» **ABOUT THIS TASK**: Omit every picture, then return each line of the data below exactly.

» **DATASET EXCERPT**:
--

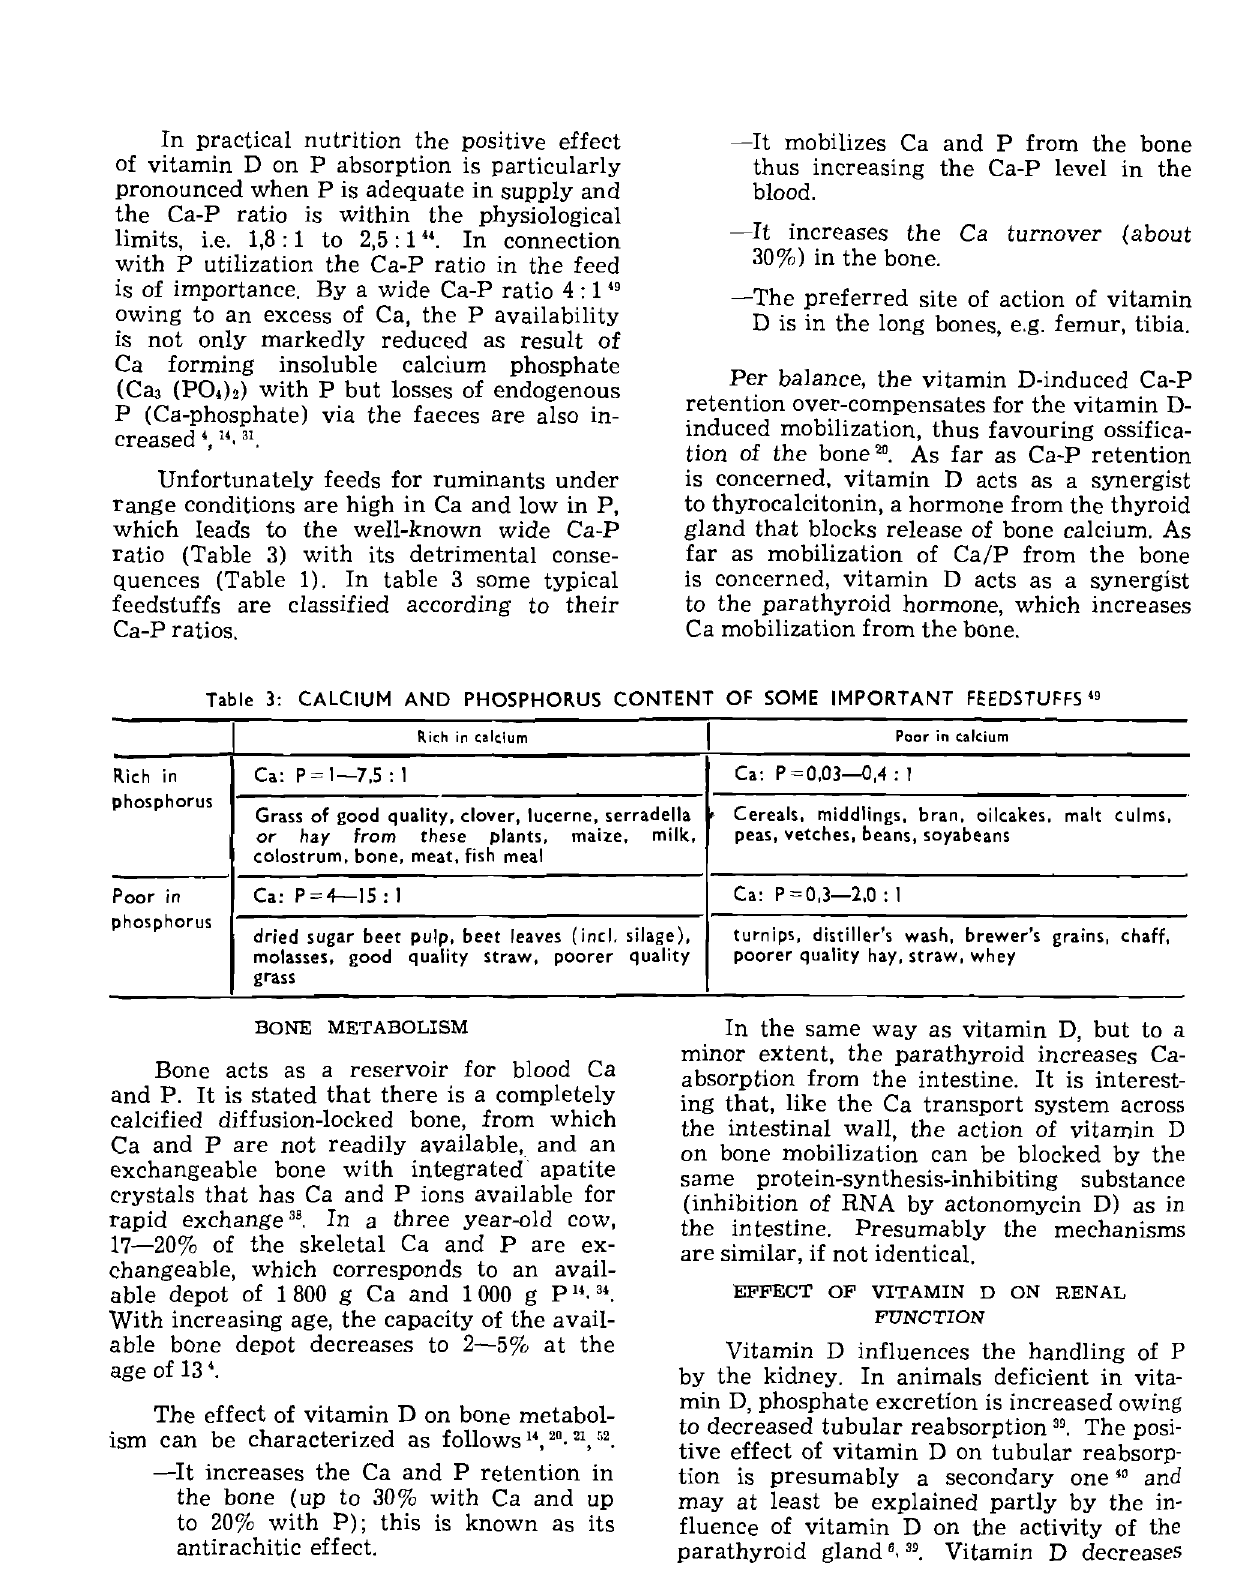
Table 3: CALCIUM AND PHOSPHORUS CONTENT OF SOME IMPORTANT FEEDSTUFFS '9 R.ich in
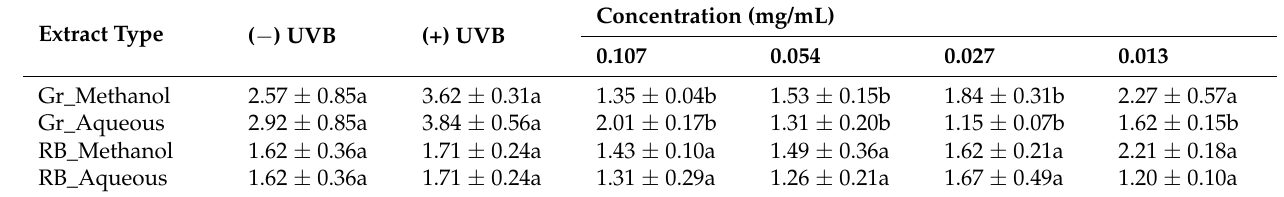
Values represent mean ± standard deviation of 4 to 5 repetitions and two independent experiments. Statistically significant differences were indicated with different lower case letters (in a row) compared to the controls ( p < 0.05). Abbreviations : ( − ) UVB—cells that were not exposed to ultraviolet-B light; (+) UVB—cells exposed to UVB light (80 mJ/cm 2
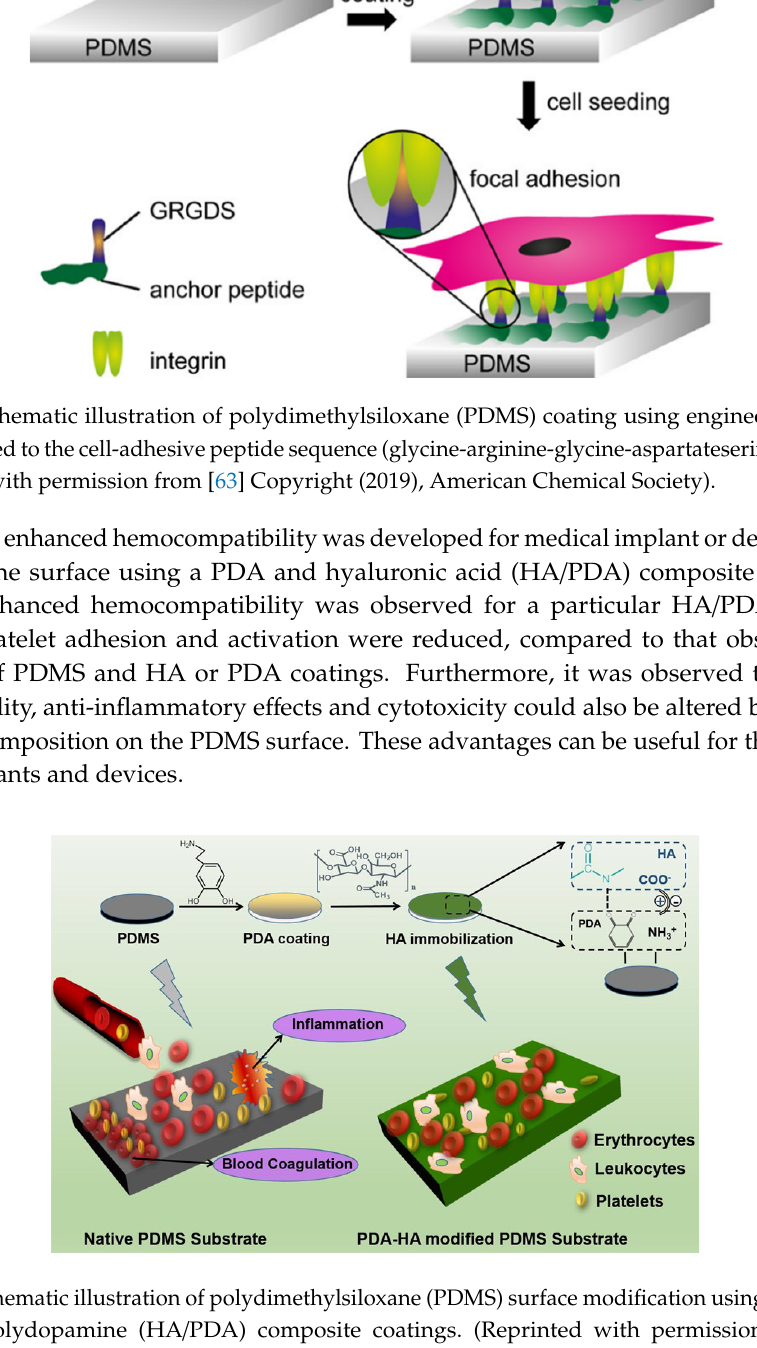
Figure 6. Schematic illustration of polydimethylsiloxane (PDMS) coating using engineered anchor peptides fused to the cell-adhesive peptide sequence (glycine-arginine-glycine-aspartateserine, GRGDS). (Reprinted with permission from [63] Copyright (2019), American Chemical Society).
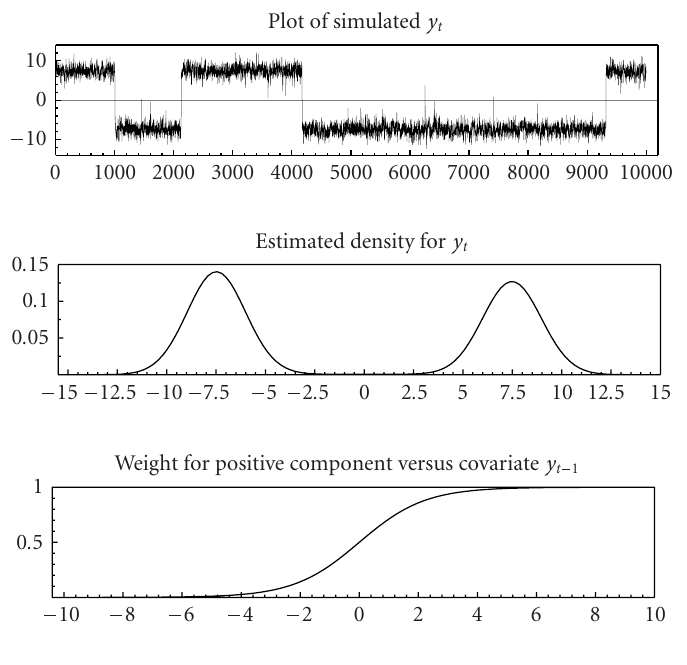
Figure 3.2. Generated time series (a), density estimate for the observed series (b), and weight g 1 ( y t − 1 ) for the positive mean autoregression (c) in the first example. The autoregressive coe ffi cient for each expert is assumed to be 0 .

--

» **SOLUTION TO THE EXERCISE**:
Table 3: CALCIUM AND PHOSPHORUS CONTENT OF SOME IMPORTANT FEEDSTUFFS '9 R.ich in
Values represent mean ± standard deviation of 4 to 5 repetitions and two independent experiments. Statistically significant differences were indicated with different lower case letters (in a row) compared to the controls ( p < 0.05). Abbreviations : ( − ) UVB—cells that were not exposed to ultraviolet-B light; (+) UVB—cells exposed to UVB light (80 mJ/cm 2
Figure 6. Schematic illustration of polydimethylsiloxane (PDMS) coating using engineered anchor peptides fused to the cell-adhesive peptide sequence (glycine-arginine-glycine-aspartateserine, GRGDS). (Reprinted with permission from [63] Copyright (2019), American Chemical Society).
Figure 3.2. Generated time series (a), density estimate for the observed series (b), and weight g 1 ( y t − 1 ) for the positive mean autoregression (c) in the first example. The autoregressive coe ffi cient for each expert is assumed to be 0 .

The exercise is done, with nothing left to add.